A modernidade abriu-se para a ideia de maquiagem como apêndice da mulher-mulher. Ou seja, trata-se da mulher que cumpre funções que não são do homem, a prostituição em forma de sonho da democratização do desejo. Mas, em seguida, na pós-modernidade e nos movimentos da pós-pós-modernidade, toda a vestimenta e maquiagem que um dia pertenceu às prostitutas, foram incorporadas pelas mulheres em geral. Lingeries e maquiagem se casam. A maquiagem é a roupa do rosto. Há alguém que negue, hoje, que isso é belo?
 
Voltando a Baudelaire no mesmo escrito citado, podemos vê-lo falando de como o homem torna-se cada vez mais, em seus traços físicos, aquilo que veste. O vestuário traz para o homem o que ele entende como o belo, “arredonda ou alinha seu gesto e inclusive impregna sutilmente, com o passar do tempo, os traços do seu rosto”. Então, ao falar da mulher e seus trajes, diz que cumprem uma função especial: “a matéria viva tornava ondulante o que nos parece muito rígido” (p. 9). É assim que somos enquanto o animal que se veste.
 
O vestuário um dia irá se incorporar, literalmente. Como ocorreu com a tatuagem e, mais radicalmente ainda, como ocorrerá com os chips que serão colocados em nosso cérebro, ou que já estão sendo colocados para correção de patologias. Ainda veremos o dia em que nossa conformação dita natural e nosso vestuário serão o mesmo, inclusive com possibilidades (infinita) de troca. Nossa segunda pele será a primeira e vice-versa, até chegarmos à situação em que jamais poderemos distinguir uma coisa e outra. Seremos o animal que se veste, mas num sentido que adoraremos, que é o do camaleão. Afinal, desde sempre sonhamos com isso, sem que possamos distinguir o sentido metafórico-moral ou literal. O homem é ser que engana.
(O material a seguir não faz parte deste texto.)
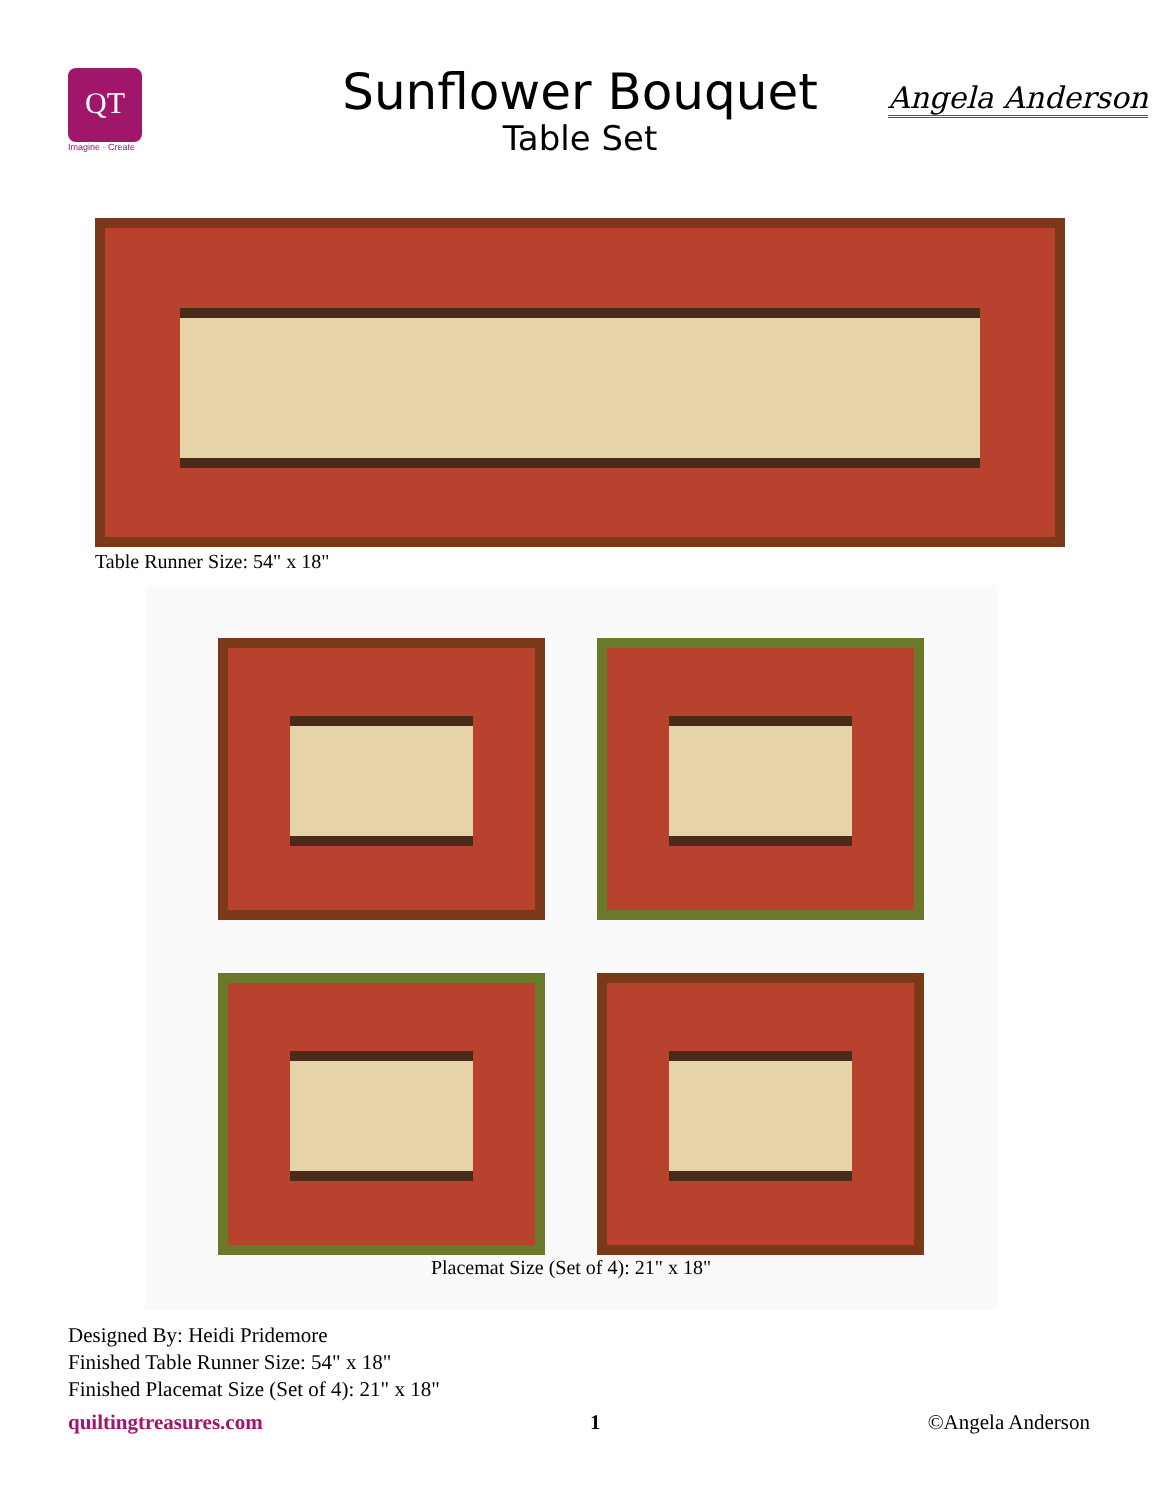QT
Imagine · Create
Sunflower Bouquet
Table Set
Angela Anderson
Table Runner Size: 54" x 18"
Placemat Size (Set of 4): 21" x 18"
Designed By: Heidi Pridemore
Finished Table Runner Size: 54" x 18"
Finished Placemat Size (Set of 4): 21" x 18"
quiltingtreasures.com 1 ©Angela Anderson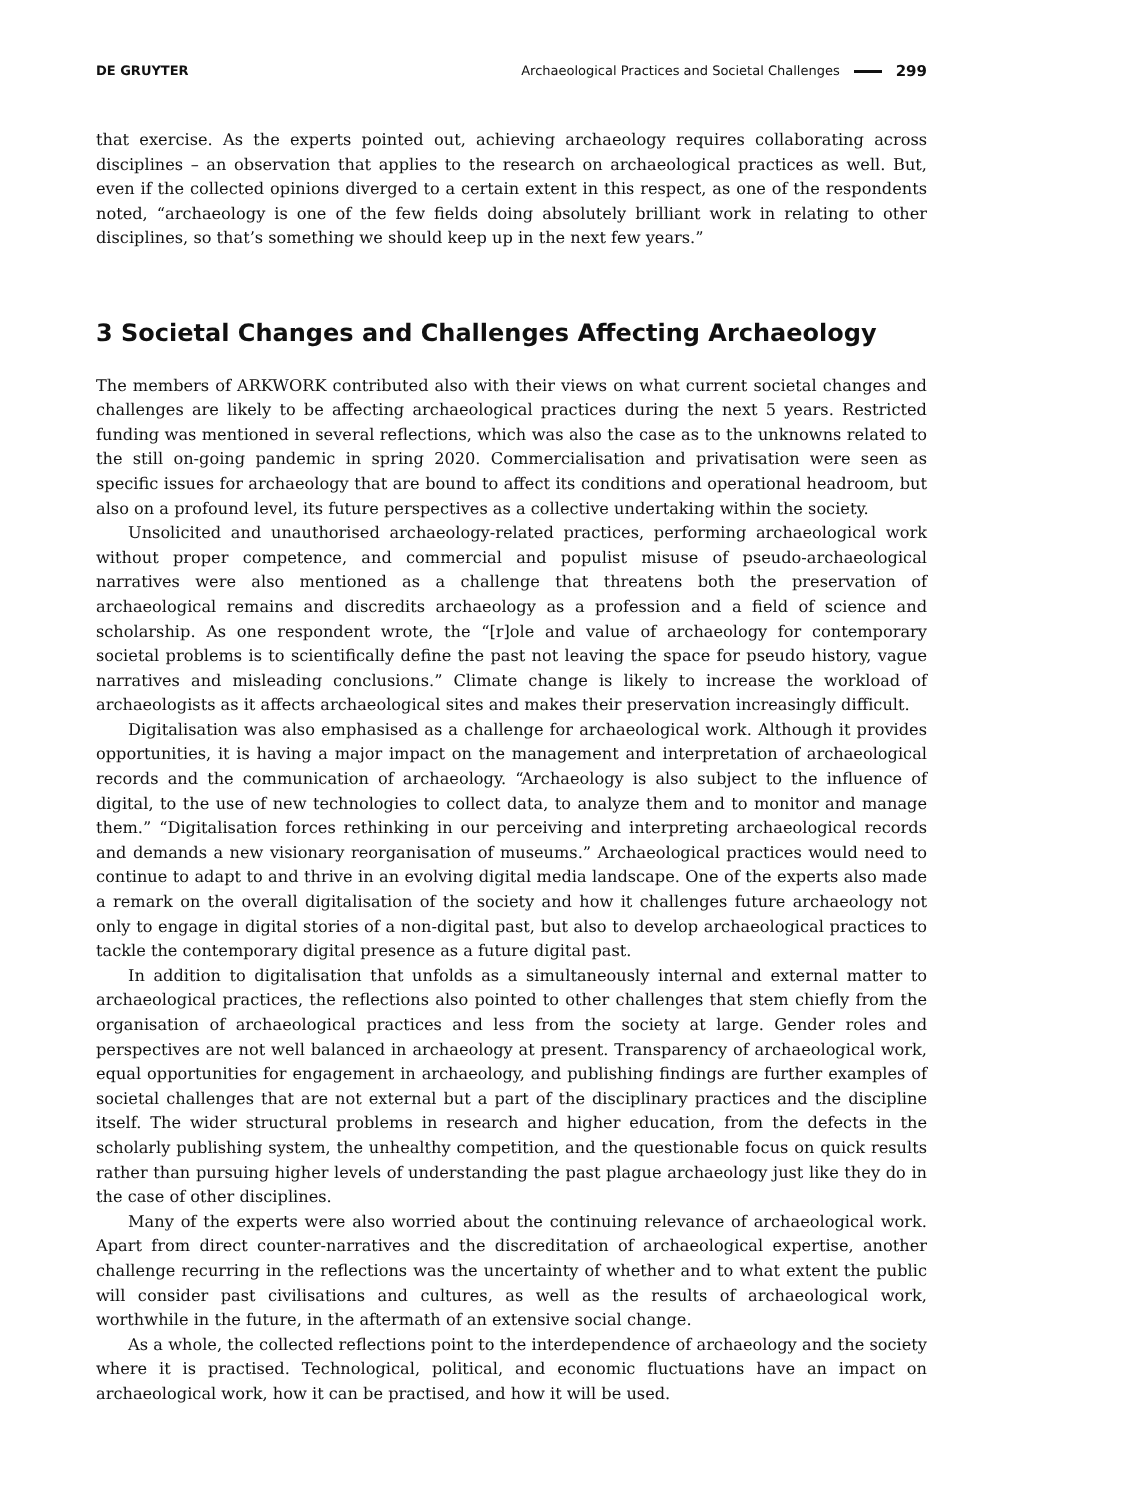DE GRUYTER Archaeological Practices and Societal Challenges 299
that exercise. As the experts pointed out, achieving archaeology requires collaborating across disciplines – an observation that applies to the research on archaeological practices as well. But, even if the collected opinions diverged to a certain extent in this respect, as one of the respondents noted, “archaeology is one of the few fields doing absolutely brilliant work in relating to other disciplines, so that’s something we should keep up in the next few years.”
3 Societal Changes and Challenges Affecting Archaeology
The members of ARKWORK contributed also with their views on what current societal changes and challenges are likely to be affecting archaeological practices during the next 5 years. Restricted funding was mentioned in several reflections, which was also the case as to the unknowns related to the still on-going pandemic in spring 2020. Commercialisation and privatisation were seen as specific issues for archaeology that are bound to affect its conditions and operational headroom, but also on a profound level, its future perspectives as a collective undertaking within the society.
Unsolicited and unauthorised archaeology-related practices, performing archaeological work without proper competence, and commercial and populist misuse of pseudo-archaeological narratives were also mentioned as a challenge that threatens both the preservation of archaeological remains and discredits archaeology as a profession and a field of science and scholarship. As one respondent wrote, the “[r]ole and value of archaeology for contemporary societal problems is to scientifically define the past not leaving the space for pseudo history, vague narratives and misleading conclusions.” Climate change is likely to increase the workload of archaeologists as it affects archaeological sites and makes their preservation increasingly difficult.
Digitalisation was also emphasised as a challenge for archaeological work. Although it provides opportunities, it is having a major impact on the management and interpretation of archaeological records and the communication of archaeology. “Archaeology is also subject to the influence of digital, to the use of new technologies to collect data, to analyze them and to monitor and manage them.” “Digitalisation forces rethinking in our perceiving and interpreting archaeological records and demands a new visionary reorganisation of museums.” Archaeological practices would need to continue to adapt to and thrive in an evolving digital media landscape. One of the experts also made a remark on the overall digitalisation of the society and how it challenges future archaeology not only to engage in digital stories of a non-digital past, but also to develop archaeological practices to tackle the contemporary digital presence as a future digital past.
In addition to digitalisation that unfolds as a simultaneously internal and external matter to archaeological practices, the reflections also pointed to other challenges that stem chiefly from the organisation of archaeological practices and less from the society at large. Gender roles and perspectives are not well balanced in archaeology at present. Transparency of archaeological work, equal opportunities for engagement in archaeology, and publishing findings are further examples of societal challenges that are not external but a part of the disciplinary practices and the discipline itself. The wider structural problems in research and higher education, from the defects in the scholarly publishing system, the unhealthy competition, and the questionable focus on quick results rather than pursuing higher levels of understanding the past plague archaeology just like they do in the case of other disciplines.
Many of the experts were also worried about the continuing relevance of archaeological work. Apart from direct counter-narratives and the discreditation of archaeological expertise, another challenge recurring in the reflections was the uncertainty of whether and to what extent the public will consider past civilisations and cultures, as well as the results of archaeological work, worthwhile in the future, in the aftermath of an extensive social change.
As a whole, the collected reflections point to the interdependence of archaeology and the society where it is practised. Technological, political, and economic fluctuations have an impact on archaeological work, how it can be practised, and how it will be used.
Usaremos roupa como quem usou óculos e passou para lente de contato e, ao fim e ao cabo, operou os olhos para alterar e grau. Antropotécnicas levadas ao extremo. Sim, mas não termina aí a coisa: um dia teremos engenharia genética para já nascermos vestidos, em favor de várias modas, como podemos hoje fazer para evitar algumas doenças. Ninguém mais irá falar, a essa altura, de “nazismo” (nem habermasianos restantes, se puderem restar!). Todas as clínicas de estética e engenharia genética já estarão acopladas à indústria da moda, do vestuário e do design. Fazer sobrancelhas ou cílios permanentes será algo de uma prótese antediluviana.
 
Não há nenhuma conversa aqui, nisso que anuncio, sobre “ficção científica” ou “futurismo”. Falo aqui do funcionamento das antropotécnicas que nos geraram: foram elas, já, que nos fazendo nascer como abortos no primitivo mundo das savanas africanas, isto é, precoces, nos fizeram diferentes. São elas, agora, que nos mostram que se somos pós-pós-modernos, somos também modernos enquanto filhos de Frankstein. Nada mais natural que o artificial, em uma época moderna ou pós-pós-moderna.
 
Para entendermos a reunião atual sobre o clima, que ocorre em Paris nesses dias, temos antes de tudo de ver como que no presente momento estamos levando adiante nossas antropotécnicas e nossas próteses. Entender o mundo como casa ou como nave espacial é parte de entender o homem e a mulher como construções acima da ideia de “construção social” da velha sociologia. Vamos artificializar ambientes cada vez mais, uma vez que nós todos já seremos naturalmente artificializados. Já estamos fazendo isso no processo de criação de nossos apartamentos e no sentido de tomar a Terra como uma estação orbital. Não à toa temos utilizado, de uns tempos para cá, a palavra “sustentabilidade”, que é típica de quem se sabe vivendo num lugar artificializado. Afinal, se subimos, temos de nos manter no altura que alcançamos.
 
Logo será ridículo, então, dizermos um ao outro, “você foi superficial”. Seremos mais leves que hoje. Nessa sociedade da leveza, da extrema leveza, teremos sempre alguém reclamando por algum peso, alguma gravidade. O que dirão? Nada além do que temos feito hoje quando enfrentamos a insustentável leveza do ser. Temos escolhido necessidades para torná-las necessárias. Teremos de ver qual frivolidade deverá ter um ar grave. E teremos de ver nossa liberdade como sendo, cada vez mais, a liberdade de poder escolher quem vai nos enganar.
 
Paulo Ghiraldelli, 58, filósofo.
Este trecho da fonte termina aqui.